● Data excerpts:
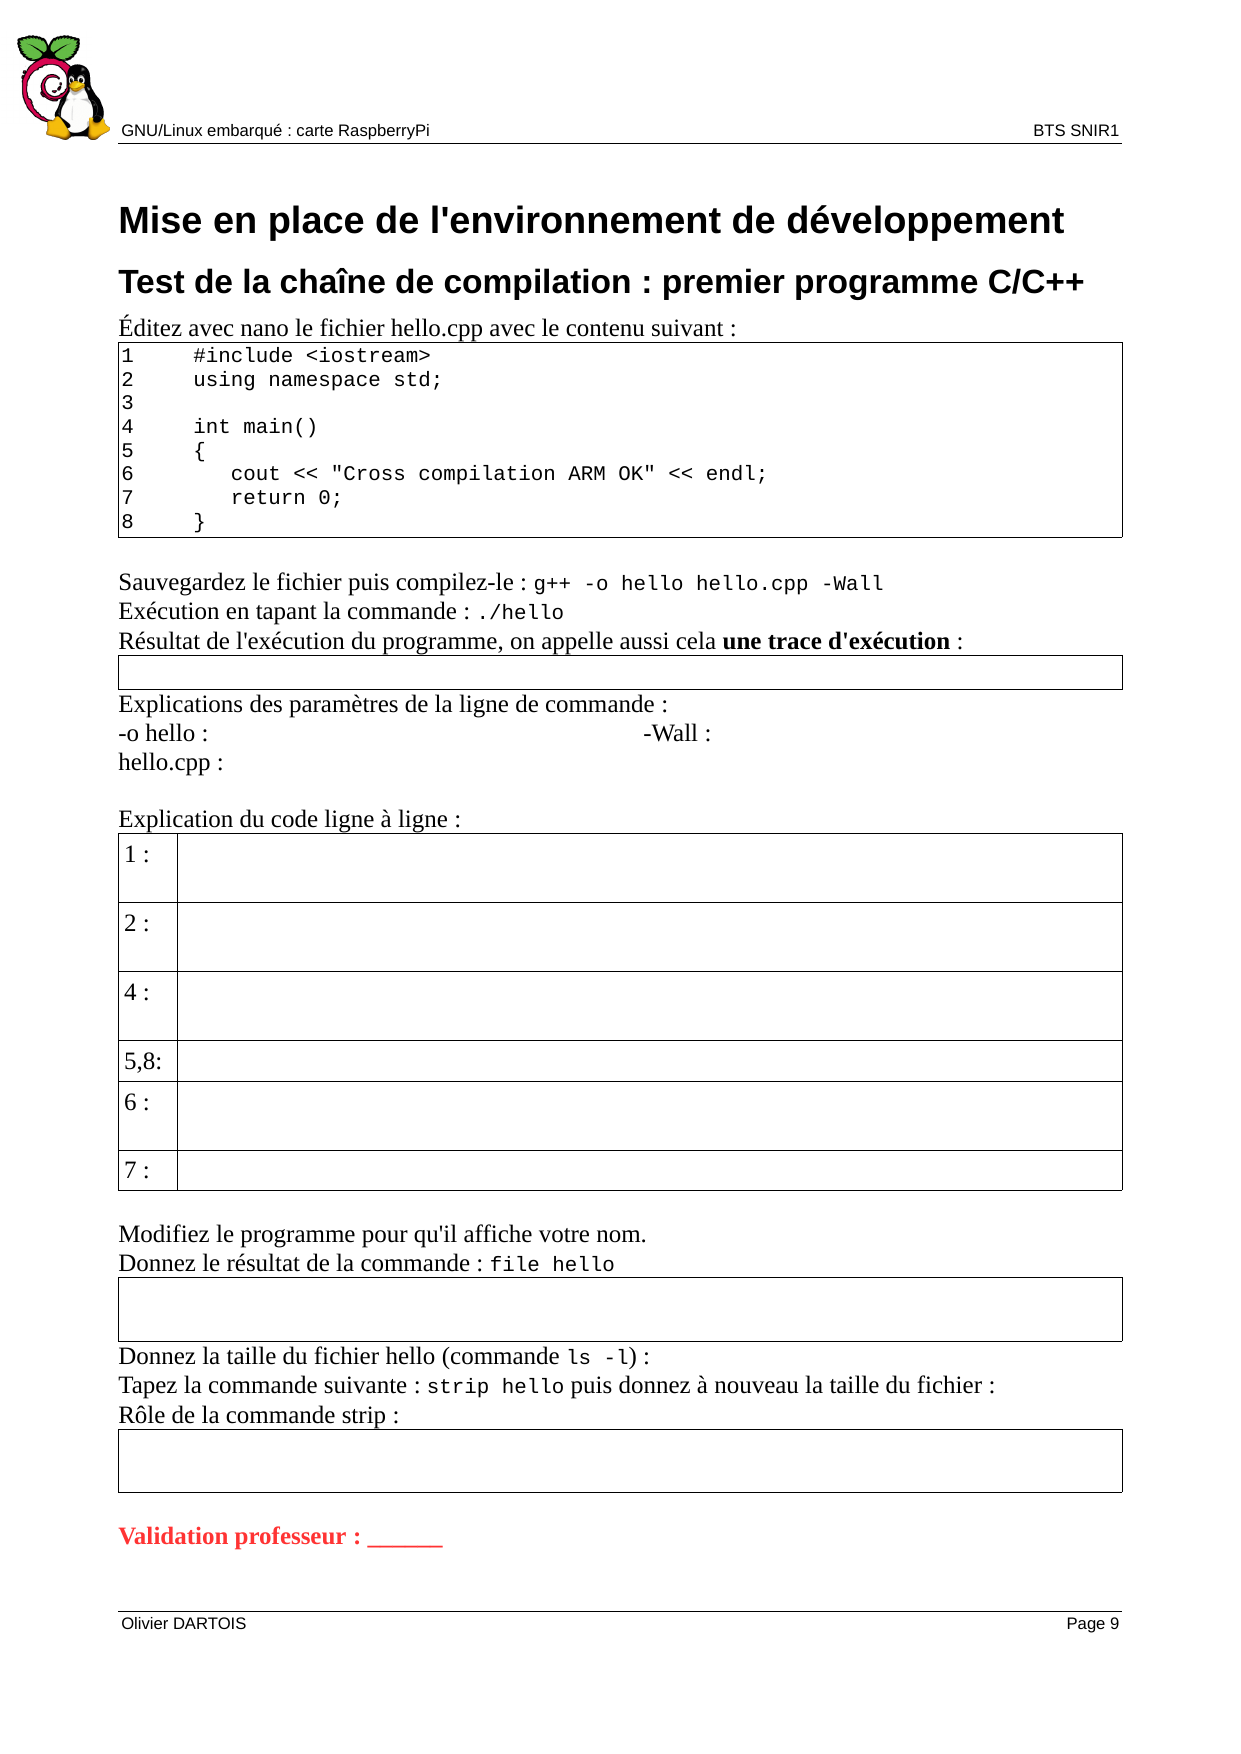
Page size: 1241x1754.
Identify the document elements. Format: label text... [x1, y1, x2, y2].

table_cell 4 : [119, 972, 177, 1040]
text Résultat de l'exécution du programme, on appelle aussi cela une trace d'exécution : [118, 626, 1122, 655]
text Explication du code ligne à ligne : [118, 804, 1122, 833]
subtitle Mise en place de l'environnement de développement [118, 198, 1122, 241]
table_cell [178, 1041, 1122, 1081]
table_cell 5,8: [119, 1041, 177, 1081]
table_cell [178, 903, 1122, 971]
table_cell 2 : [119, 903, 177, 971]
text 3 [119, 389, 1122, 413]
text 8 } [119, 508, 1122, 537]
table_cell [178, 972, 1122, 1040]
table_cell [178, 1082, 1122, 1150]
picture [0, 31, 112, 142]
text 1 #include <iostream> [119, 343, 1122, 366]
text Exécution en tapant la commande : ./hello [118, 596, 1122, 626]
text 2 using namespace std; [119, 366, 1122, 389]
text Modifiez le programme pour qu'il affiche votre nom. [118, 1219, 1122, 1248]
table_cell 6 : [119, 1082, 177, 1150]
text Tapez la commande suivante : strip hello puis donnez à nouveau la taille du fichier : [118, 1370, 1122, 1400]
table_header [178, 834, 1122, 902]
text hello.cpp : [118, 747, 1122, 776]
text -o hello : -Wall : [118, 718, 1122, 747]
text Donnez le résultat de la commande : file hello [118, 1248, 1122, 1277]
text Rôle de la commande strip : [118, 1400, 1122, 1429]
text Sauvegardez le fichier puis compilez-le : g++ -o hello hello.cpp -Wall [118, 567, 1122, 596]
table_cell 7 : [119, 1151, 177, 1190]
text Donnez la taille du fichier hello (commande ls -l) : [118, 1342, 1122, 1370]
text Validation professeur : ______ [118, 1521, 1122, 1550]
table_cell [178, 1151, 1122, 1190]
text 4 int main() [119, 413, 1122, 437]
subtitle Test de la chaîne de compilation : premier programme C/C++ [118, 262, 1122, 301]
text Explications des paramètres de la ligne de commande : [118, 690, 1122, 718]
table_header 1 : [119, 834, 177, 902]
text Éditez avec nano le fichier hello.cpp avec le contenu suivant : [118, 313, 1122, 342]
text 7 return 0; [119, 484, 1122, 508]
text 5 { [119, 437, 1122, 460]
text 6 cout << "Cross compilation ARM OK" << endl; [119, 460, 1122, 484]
...
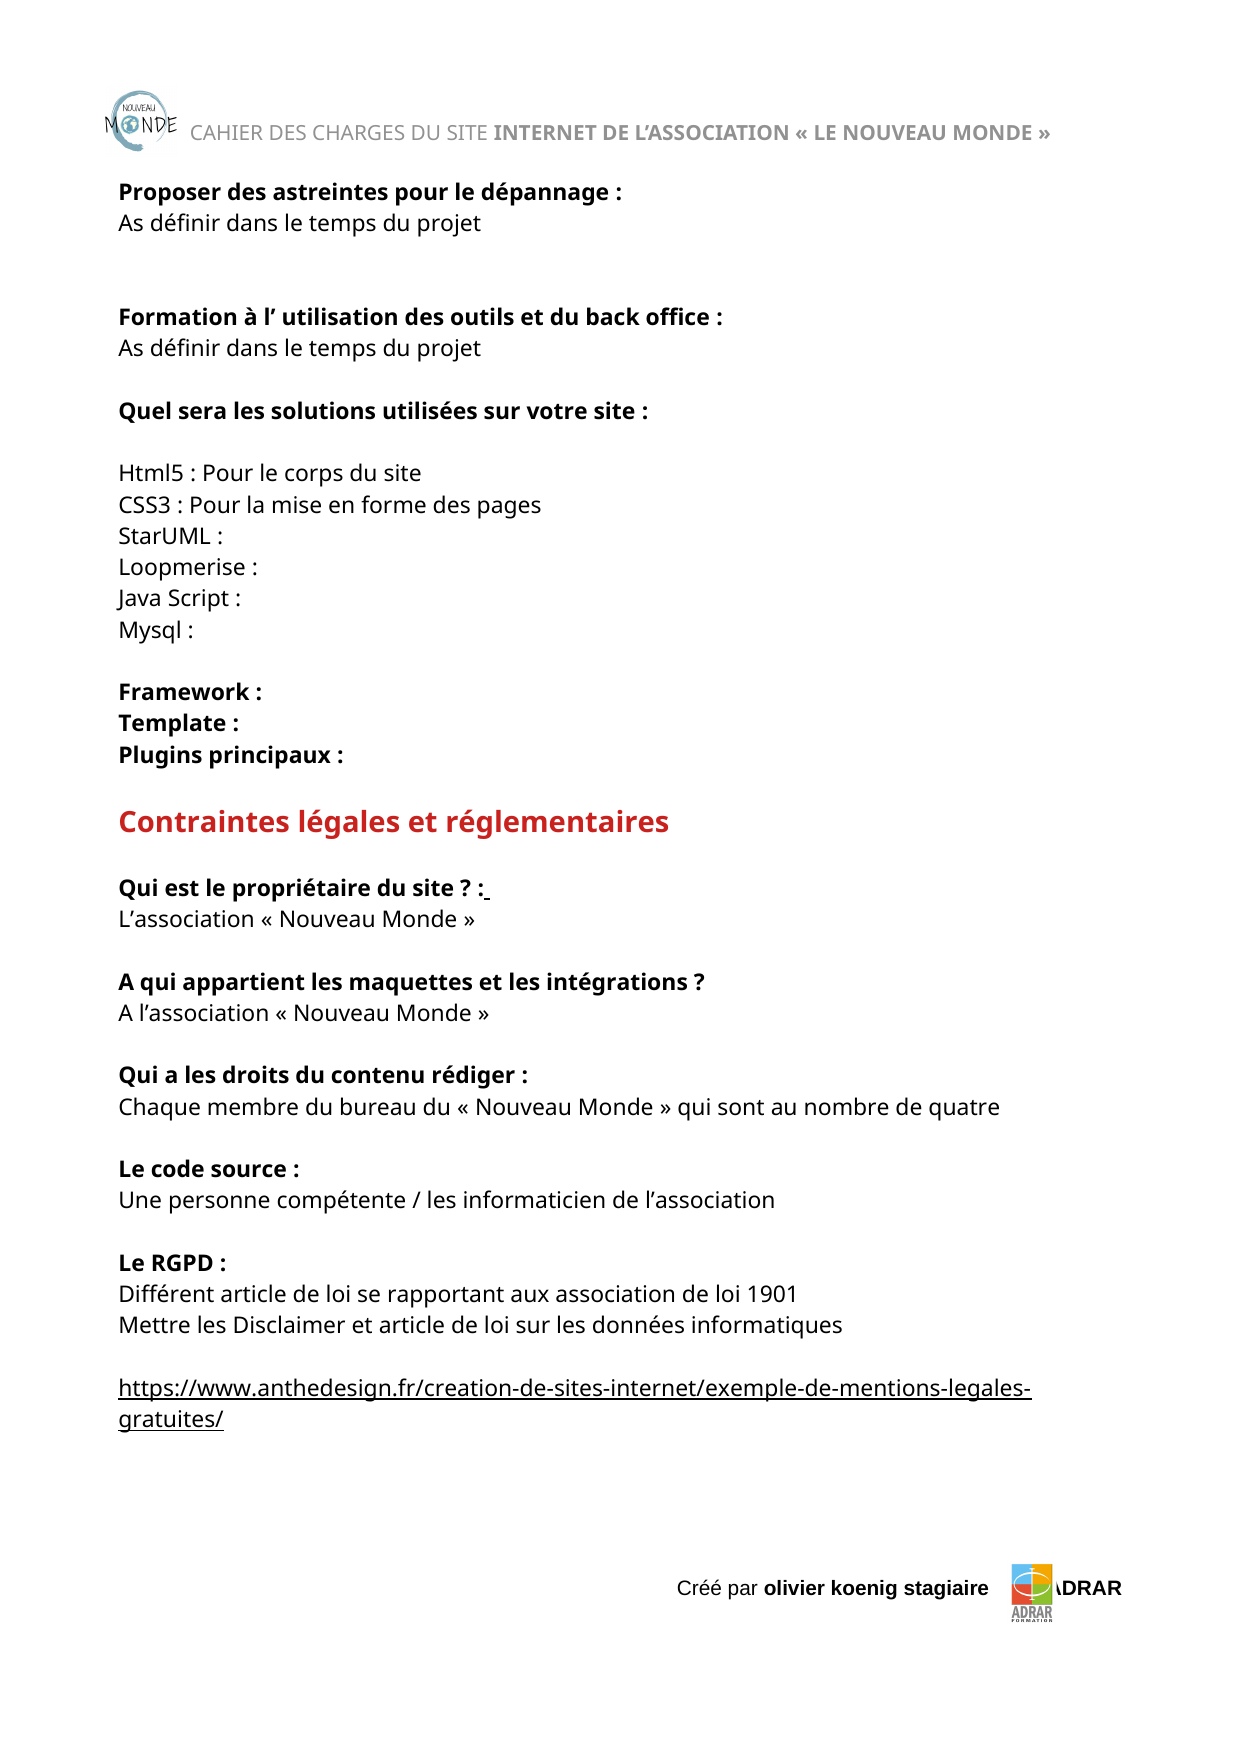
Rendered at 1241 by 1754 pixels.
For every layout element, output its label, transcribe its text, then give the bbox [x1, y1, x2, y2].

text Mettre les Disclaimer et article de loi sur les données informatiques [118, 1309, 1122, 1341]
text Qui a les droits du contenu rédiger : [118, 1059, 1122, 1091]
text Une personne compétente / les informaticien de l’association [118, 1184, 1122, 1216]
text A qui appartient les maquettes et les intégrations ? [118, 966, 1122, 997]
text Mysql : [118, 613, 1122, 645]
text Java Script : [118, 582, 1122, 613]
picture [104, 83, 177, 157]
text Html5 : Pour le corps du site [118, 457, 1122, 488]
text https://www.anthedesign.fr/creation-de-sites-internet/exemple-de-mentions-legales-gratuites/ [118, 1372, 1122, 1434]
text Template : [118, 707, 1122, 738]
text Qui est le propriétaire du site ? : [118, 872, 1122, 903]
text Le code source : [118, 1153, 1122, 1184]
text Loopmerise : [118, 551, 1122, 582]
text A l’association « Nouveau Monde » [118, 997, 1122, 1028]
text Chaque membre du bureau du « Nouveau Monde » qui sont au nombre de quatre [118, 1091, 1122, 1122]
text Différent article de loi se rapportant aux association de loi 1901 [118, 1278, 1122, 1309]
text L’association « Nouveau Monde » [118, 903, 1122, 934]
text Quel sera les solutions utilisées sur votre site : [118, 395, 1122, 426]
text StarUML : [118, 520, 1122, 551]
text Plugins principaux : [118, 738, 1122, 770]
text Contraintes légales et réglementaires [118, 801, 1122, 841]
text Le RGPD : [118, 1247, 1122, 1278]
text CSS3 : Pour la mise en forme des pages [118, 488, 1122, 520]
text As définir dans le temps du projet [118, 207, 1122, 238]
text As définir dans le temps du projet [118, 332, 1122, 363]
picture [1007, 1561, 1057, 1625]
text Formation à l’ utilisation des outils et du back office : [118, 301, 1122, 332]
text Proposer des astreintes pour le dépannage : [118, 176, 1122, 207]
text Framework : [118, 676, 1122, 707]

● What needs to be done: Express the lines from the one containing "text Mettre les" through the one containing "text Le RGPD : [118, 1247, 1122, 1278]", both included, as a Markdown table with the columns No. and Line. Number each row and leave out any blank lines.

● Problem solution:
| No. | Line |
|---|---|
| 1 | text Mettre les Disclaimer et article de loi sur les données informatiques [118, 1309, 1122, 1341] |
| 2 | text Qui a les droits du contenu rédiger : [118, 1059, 1122, 1091] |
| 3 | text Une personne compétente / les informaticien de l’association [118, 1184, 1122, 1216] |
| 4 | text A qui appartient les maquettes et les intégrations ? [118, 966, 1122, 997] |
| 5 | text Mysql : [118, 613, 1122, 645] |
| 6 | text Java Script : [118, 582, 1122, 613] |
| 7 | picture [104, 83, 177, 157] |
| 8 | text Html5 : Pour le corps du site [118, 457, 1122, 488] |
| 9 | text https://www.anthedesign.fr/creation-de-sites-internet/exemple-de-mentions-legales-gratuites/ [118, 1372, 1122, 1434] |
| 10 | text Template : [118, 707, 1122, 738] |
| 11 | text Qui est le propriétaire du site ? : [118, 872, 1122, 903] |
| 12 | text Le code source : [118, 1153, 1122, 1184] |
| 13 | text Loopmerise : [118, 551, 1122, 582] |
| 14 | text A l’association « Nouveau Monde » [118, 997, 1122, 1028] |
| 15 | text Chaque membre du bureau du « Nouveau Monde » qui sont au nombre de quatre [118, 1091, 1122, 1122] |
| 16 | text Différent article de loi se rapportant aux association de loi 1901 [118, 1278, 1122, 1309] |
| 17 | text L’association « Nouveau Monde » [118, 903, 1122, 934] |
| 18 | text Quel sera les solutions utilisées sur votre site : [118, 395, 1122, 426] |
| 19 | text StarUML : [118, 520, 1122, 551] |
| 20 | text Plugins principaux : [118, 738, 1122, 770] |
| 21 | text Contraintes légales et réglementaires [118, 801, 1122, 841] |
| 22 | text Le RGPD : [118, 1247, 1122, 1278] |